Genomics can help to target treatments for patients with cancer, rare inherited conditions, and infectious diseases
Today in the UK, a woman with breast cancer will routinely have the tumour genetically tested for mutations in the HER2 gene. This specifies human epidermal growth factor 2 (HER2) protein found on normal breast cells.
However, in around one-fifth of breast cancers, the HER2 gene is amplified – that is, multiple copies are present, resulting in much higher levels of HER2 protein than normal on the breast cancer cells, which are then said to be HER2-positive.
The bad news is that HER2-positive tumours are associated with a poorer prognosis, probably because the GRB7 oncogene that drives the formation of tumours is frequently amplified at the same time as HER2.
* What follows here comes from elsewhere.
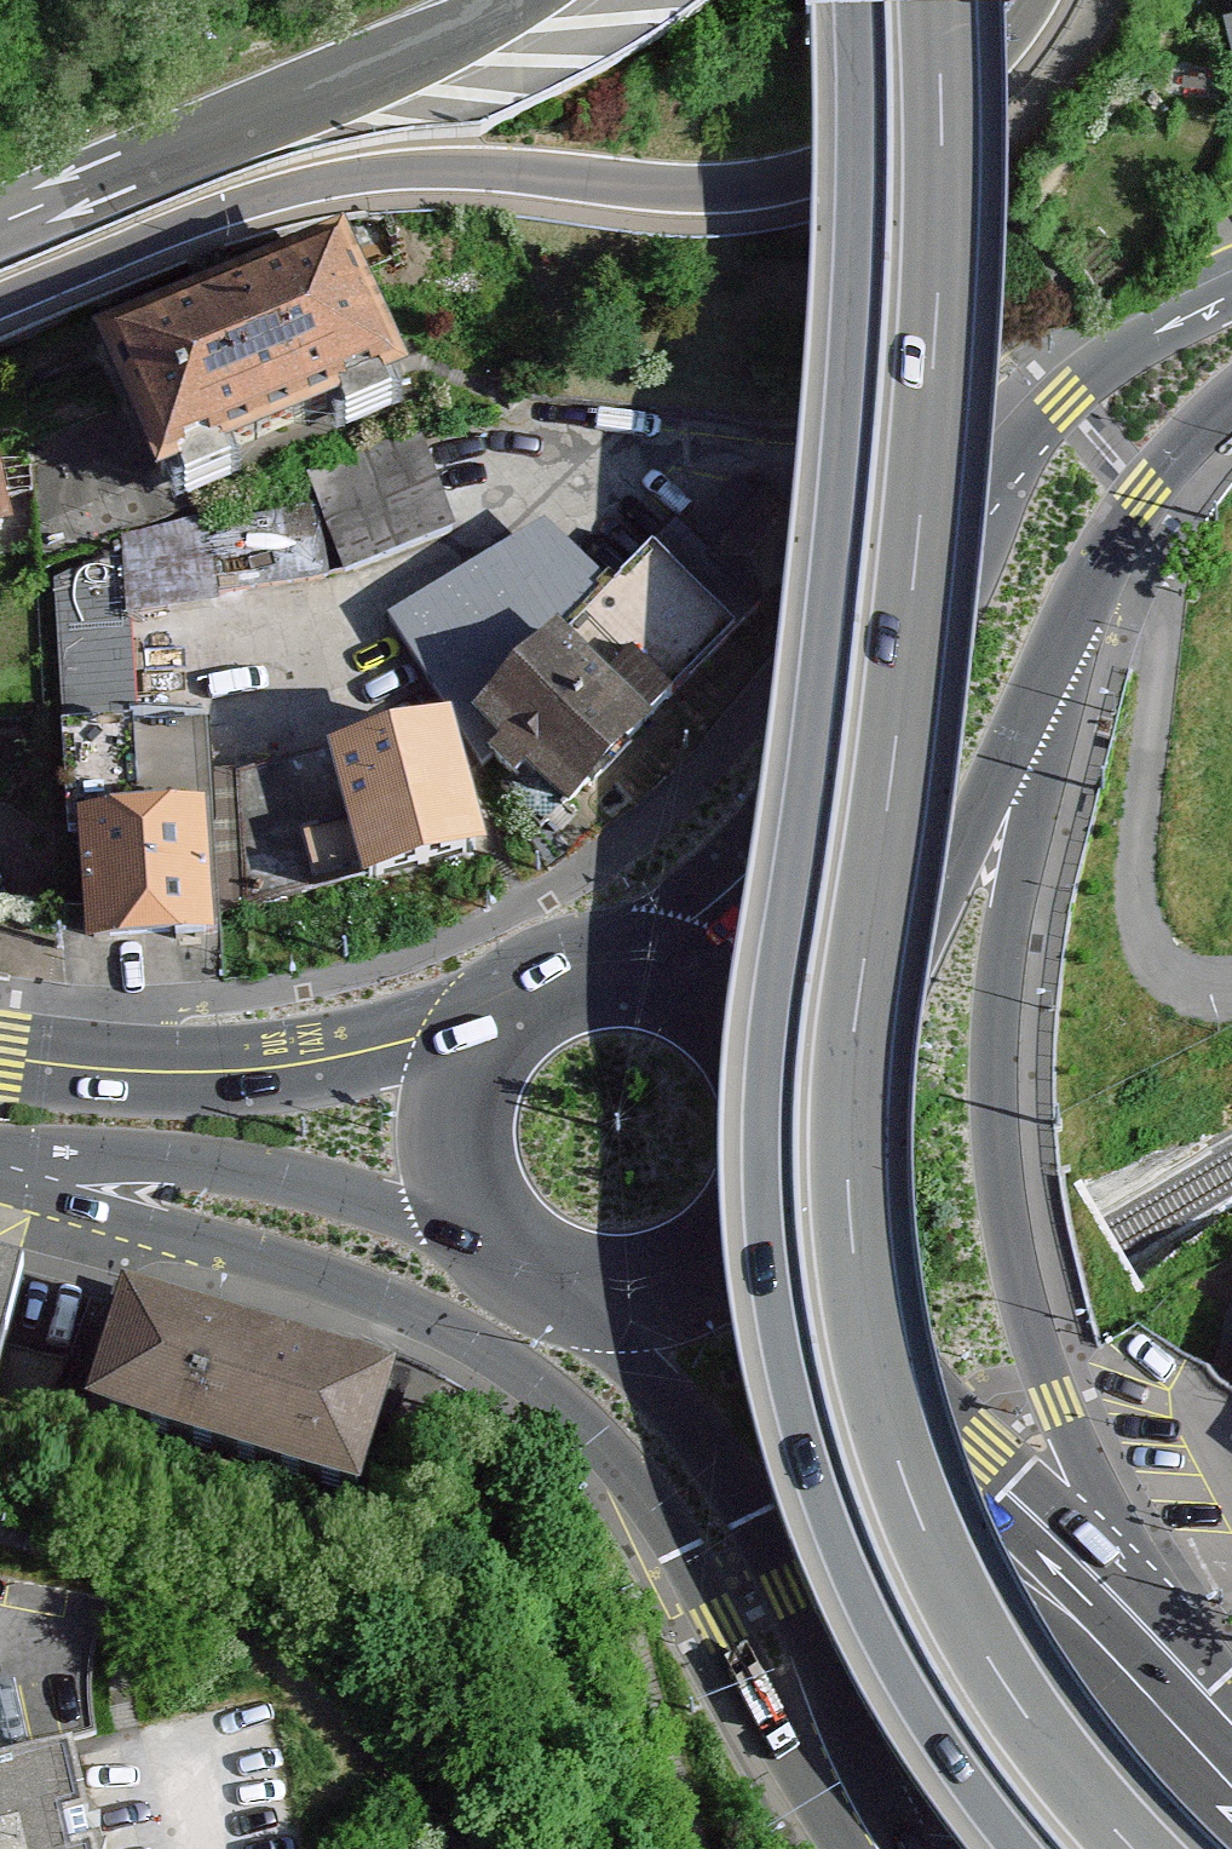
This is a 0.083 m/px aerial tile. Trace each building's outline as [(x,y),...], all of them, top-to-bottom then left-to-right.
[(1217,8),(1231,55),(1231,6),(1217,8)] [(377,275),(134,389),(212,555),(455,441),(377,275)] [(0,440),(0,572),(41,564),(18,437),(0,440)] [(546,530),(389,612),(493,745),(553,804),(743,614),(800,558),(722,480),(609,593),(546,530)] [(72,702),(137,701),(135,585),(70,586),(72,702)] [(480,846),(449,712),(338,737),(368,871),(480,846)] [(90,932),(205,933),(206,799),(92,798),(90,932)] [(0,1268),(0,1330),(15,1272),(0,1268)] [(389,1384),(124,1300),(93,1399),(357,1482),(389,1384)] [(72,1765),(0,1782),(0,1848),(84,1848),(72,1765)]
However, HER2 is also the Achilles’ heel of such breast cancers, successfully targeted by a modern biological therapeutic called trastuzumab (Herceptin). This recognises and binds to HER2 proteins, suppressing cell multiplication; the HER2-rich cancer cells receive a much higher effective dose than other cells.
As HER2-negative breast cancers will not be successfully targeted in this way, tumour testing is a prerequisite for the use of Herceptin.
Beyond precision cancer treatments
While cancer, as a genetically-driven disease, is perhaps most amenable to precision treatment, there are other opportunities.
The first precision treatments for inherited diseases are emerging, such as ivacaftor, which is used for patients with cystic fibrosis caused by the ‘Celtic gene’ mutation.
Testing pathogen DNA can reveal important information about the impact a treatment is likely to have on the infectious disease (for example, revealing antibiotic resistance or susceptibility), and more rapidly than traditional methods of analysis.
Similar interrogation of patient DNA can tell us not only to which diseases an individual may be more susceptible, but also how that individual is likely to respond to a given treatment, ie severity of side effects, and the effectiveness at a given dose.
This pharmacogenetic information matters, because standard treatments simply don’t work uniformly well for all patients. Often they don’t work at all, and may cause significant adverse effects.
Companion diagnostics and costs
The UK is one of the front-runners of precision medicine, with the 100,000 Genomes Project expected to drive important new developments. But there are challenges ahead.
Tailored therapeutics necessitate the development of companion diagnostic tests to determine whether the treatment will be safe and effective to use. However, the logistics of bringing two separate biomedical developments into practice – often necessitating partnership working in the early stages and, further down the line, approvals from discrete regulatory and funding regimes – are challenging
A further complexity is that in cancer, to be absolutely sure of which genetic mutations are unique to the tumour and suitable for targeted treatments, both normal and tumour tissue need to be tested – which increases costs.
However, the potential benefits are significant. Advocates of precision approaches argue, convincingly, that getting the right treatment to the right patient on time will reduce expenditure on ineffective treatments, repeated and extended hospital stays, and save and improve lives.